You're doing Gods work.

@TheMathSorcerer 6 жыл бұрын

Hehe thanks

@rikyikhwan9739 Жыл бұрын

Thanks man, super clear, highly appreciated. One question, what if the f is not injective?

@reinhardwilmer 5 жыл бұрын

Wait so does this work for every function or only injective functions?

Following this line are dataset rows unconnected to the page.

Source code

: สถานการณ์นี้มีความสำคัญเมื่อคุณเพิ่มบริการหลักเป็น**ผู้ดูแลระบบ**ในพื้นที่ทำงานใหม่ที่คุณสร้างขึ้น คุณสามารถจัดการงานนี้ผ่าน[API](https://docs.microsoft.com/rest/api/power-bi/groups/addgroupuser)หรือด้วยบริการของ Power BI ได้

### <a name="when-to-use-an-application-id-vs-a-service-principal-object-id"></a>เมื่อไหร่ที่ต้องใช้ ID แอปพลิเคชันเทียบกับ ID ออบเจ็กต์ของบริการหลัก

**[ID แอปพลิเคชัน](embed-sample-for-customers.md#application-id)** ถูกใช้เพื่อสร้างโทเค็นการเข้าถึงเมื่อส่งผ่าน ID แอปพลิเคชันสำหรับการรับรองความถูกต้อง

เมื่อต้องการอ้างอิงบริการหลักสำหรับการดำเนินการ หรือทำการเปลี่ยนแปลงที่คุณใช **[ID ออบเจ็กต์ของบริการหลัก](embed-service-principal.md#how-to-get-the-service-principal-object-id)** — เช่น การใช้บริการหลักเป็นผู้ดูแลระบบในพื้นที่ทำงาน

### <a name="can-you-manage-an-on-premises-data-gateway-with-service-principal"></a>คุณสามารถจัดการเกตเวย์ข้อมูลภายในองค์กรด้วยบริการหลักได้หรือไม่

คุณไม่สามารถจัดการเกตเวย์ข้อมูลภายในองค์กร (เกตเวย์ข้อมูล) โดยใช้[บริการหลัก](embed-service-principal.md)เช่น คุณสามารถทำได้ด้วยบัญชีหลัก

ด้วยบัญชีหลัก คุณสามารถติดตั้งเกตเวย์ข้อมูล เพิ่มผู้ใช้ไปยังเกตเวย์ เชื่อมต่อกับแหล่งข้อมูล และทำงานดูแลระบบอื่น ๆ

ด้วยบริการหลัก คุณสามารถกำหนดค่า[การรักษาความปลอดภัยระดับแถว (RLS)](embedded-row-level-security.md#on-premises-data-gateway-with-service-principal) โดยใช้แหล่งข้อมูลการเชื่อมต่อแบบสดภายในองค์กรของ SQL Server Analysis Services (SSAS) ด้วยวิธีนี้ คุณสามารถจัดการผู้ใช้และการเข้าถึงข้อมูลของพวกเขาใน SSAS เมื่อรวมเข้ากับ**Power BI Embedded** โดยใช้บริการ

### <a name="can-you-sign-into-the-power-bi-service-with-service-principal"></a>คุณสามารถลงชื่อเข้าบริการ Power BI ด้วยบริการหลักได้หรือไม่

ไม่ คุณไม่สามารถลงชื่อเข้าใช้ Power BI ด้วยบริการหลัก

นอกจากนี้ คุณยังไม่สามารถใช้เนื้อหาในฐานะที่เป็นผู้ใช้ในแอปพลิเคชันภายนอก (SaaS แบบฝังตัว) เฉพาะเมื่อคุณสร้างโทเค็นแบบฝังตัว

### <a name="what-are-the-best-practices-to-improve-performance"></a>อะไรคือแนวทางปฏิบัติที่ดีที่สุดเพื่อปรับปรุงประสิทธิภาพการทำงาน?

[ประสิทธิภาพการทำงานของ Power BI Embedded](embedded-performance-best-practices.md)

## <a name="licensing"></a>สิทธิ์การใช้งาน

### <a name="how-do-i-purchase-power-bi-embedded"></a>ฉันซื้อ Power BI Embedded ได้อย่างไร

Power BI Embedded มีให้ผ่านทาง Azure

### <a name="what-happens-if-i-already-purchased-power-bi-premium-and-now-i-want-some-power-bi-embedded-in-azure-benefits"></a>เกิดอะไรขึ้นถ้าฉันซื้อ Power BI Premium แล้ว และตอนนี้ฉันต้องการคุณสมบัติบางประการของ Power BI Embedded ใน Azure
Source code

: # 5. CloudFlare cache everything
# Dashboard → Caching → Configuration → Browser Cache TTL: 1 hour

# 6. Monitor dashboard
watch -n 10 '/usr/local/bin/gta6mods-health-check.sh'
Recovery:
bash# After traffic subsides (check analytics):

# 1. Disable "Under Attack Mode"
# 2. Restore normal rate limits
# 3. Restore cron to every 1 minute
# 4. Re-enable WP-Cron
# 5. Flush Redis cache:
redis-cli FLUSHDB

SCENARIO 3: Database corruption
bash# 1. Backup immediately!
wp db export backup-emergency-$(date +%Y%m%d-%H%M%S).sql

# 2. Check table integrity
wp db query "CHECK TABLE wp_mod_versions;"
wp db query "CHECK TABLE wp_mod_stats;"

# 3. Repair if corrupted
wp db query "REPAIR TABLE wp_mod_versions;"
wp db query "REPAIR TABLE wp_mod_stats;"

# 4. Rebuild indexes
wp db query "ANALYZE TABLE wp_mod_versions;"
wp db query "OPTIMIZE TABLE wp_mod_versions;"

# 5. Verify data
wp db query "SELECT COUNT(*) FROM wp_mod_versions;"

@TheMathSorcerer 5 жыл бұрын

equality works for injective only:)

@wontpower 5 жыл бұрын

If f were not injective, then you can only show that f(A∩B) ⊆ f(A) ∩ f(B). For instance, consider the function R -> R f(x) = x^2, which is not injective, (i.e. you can find two different values of x that map to the same number, for example, -1 and 1). Also consider the sets A = { -1 } and B = { 1 }. The intersection of A and B is empty, meaning f(A∩B) is also empty. However, f(A) = { 1 } and f(B) = { 1 }. So, the intersection of f(A) and f(B) is { 1 }. So in this case, you have a strict subset. f(A∩B) = φ ⊂ { 1 } = f(A) ∩ f(B)

@mattetor6726 Жыл бұрын

Thank you!

@冈本近平 3 жыл бұрын

thanks！

@Anteater23 5 жыл бұрын

What about the converse to this?

@fvs3189 5 жыл бұрын

Thank u

@tumelotlhaodi8577 4 жыл бұрын

bro you just help me with part a of my problem which says, Let f : A→B be a mapping. a) Prove that if f is injective then f(C∩D)=f(C)∩f(D) for all the subsets C,D of A. b) Prove that f is injective if and only if for each subset C of A f(C)∩f(A-C)=∅. can you help me how i can approach b)